--- WHAT NEEDS TO BE DONE ---
In the data below, which lines contain "Rubens"? List them by copying each one.
•••••
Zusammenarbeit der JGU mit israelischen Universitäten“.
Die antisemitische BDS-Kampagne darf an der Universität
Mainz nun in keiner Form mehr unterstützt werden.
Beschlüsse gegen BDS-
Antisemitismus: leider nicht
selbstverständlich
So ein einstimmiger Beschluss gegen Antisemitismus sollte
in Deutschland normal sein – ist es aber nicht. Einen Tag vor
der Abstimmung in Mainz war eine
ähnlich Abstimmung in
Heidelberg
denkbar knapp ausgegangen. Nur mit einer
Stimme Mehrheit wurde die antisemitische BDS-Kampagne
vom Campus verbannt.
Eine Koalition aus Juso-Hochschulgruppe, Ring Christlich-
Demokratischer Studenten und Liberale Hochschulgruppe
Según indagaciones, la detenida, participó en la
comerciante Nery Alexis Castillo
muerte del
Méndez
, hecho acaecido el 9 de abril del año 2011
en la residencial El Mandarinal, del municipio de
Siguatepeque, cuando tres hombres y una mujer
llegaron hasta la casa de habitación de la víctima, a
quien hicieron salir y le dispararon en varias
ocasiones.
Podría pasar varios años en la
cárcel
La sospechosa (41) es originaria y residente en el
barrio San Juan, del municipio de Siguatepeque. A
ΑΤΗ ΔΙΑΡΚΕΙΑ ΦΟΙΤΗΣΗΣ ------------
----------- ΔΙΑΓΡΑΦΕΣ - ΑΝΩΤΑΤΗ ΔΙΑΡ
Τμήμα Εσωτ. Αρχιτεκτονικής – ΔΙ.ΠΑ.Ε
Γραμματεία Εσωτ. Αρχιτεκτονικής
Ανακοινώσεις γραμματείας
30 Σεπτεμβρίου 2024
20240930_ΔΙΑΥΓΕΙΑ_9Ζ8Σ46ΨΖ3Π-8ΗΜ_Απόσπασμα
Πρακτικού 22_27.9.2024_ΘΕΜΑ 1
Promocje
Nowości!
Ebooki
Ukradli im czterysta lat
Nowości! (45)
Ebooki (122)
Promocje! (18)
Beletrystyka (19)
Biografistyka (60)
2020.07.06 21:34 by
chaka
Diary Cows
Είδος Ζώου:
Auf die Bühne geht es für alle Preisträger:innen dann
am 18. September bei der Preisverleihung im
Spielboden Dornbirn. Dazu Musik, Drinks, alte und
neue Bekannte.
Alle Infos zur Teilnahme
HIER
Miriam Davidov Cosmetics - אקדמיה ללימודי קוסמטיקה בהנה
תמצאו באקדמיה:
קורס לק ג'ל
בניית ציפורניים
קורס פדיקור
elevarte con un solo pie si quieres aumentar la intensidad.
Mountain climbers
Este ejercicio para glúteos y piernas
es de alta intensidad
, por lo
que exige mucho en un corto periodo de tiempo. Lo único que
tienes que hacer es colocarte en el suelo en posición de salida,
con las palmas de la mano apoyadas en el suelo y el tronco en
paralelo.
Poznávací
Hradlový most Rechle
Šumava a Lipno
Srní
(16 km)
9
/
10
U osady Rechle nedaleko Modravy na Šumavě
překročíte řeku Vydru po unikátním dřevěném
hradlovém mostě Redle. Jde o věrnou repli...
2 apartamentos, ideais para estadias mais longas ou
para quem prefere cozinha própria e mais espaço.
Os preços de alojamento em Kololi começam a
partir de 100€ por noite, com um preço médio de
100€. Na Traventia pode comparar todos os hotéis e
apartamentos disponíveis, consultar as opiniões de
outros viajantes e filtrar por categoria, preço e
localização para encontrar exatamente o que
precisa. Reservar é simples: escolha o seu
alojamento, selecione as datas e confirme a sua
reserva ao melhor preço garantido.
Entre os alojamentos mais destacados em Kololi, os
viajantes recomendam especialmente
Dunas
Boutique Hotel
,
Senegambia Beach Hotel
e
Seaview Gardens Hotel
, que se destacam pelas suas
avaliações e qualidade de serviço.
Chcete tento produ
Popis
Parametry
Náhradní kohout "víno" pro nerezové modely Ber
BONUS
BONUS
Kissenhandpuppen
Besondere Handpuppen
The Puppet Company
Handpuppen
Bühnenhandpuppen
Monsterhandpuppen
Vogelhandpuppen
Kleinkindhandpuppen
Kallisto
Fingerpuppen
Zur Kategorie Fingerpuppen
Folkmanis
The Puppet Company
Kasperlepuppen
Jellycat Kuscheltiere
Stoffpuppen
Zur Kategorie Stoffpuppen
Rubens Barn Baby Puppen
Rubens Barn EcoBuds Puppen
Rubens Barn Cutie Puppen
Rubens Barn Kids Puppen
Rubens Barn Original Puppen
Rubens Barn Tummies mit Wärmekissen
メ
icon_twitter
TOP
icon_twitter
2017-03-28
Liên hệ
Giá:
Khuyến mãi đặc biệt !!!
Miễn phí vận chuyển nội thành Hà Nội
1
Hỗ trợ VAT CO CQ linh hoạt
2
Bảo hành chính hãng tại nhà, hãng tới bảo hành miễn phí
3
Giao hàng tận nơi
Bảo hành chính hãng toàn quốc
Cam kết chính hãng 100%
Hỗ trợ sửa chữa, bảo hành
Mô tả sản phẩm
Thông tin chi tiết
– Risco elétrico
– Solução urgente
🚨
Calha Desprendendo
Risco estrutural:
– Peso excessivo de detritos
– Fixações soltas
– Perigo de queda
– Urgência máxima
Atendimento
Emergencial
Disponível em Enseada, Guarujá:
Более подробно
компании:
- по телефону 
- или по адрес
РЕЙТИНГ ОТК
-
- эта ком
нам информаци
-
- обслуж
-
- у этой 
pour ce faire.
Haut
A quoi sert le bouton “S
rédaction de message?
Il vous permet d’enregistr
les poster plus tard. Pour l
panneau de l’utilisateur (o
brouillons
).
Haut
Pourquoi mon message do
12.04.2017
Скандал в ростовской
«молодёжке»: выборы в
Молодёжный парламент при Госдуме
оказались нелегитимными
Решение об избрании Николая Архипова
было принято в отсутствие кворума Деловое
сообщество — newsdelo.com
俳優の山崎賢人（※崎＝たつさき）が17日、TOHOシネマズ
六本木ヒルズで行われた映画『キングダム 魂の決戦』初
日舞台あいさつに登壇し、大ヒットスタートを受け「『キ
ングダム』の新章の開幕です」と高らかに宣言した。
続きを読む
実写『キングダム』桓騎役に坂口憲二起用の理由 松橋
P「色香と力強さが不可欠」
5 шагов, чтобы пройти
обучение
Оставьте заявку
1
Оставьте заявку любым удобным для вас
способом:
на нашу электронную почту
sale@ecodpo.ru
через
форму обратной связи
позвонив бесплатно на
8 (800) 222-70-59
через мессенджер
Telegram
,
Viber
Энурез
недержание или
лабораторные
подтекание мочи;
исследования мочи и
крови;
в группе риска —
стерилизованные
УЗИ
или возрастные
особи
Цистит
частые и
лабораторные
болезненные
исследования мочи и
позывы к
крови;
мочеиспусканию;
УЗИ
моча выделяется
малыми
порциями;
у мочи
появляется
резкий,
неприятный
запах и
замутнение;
•••••
--- TASK RESPONSE ---
Rubens Barn Baby Puppen
Rubens Barn EcoBuds Puppen
Rubens Barn Cutie Puppen
Rubens Barn Kids Puppen
Rubens Barn Original Puppen
Rubens Barn Tummies mit Wärmekissen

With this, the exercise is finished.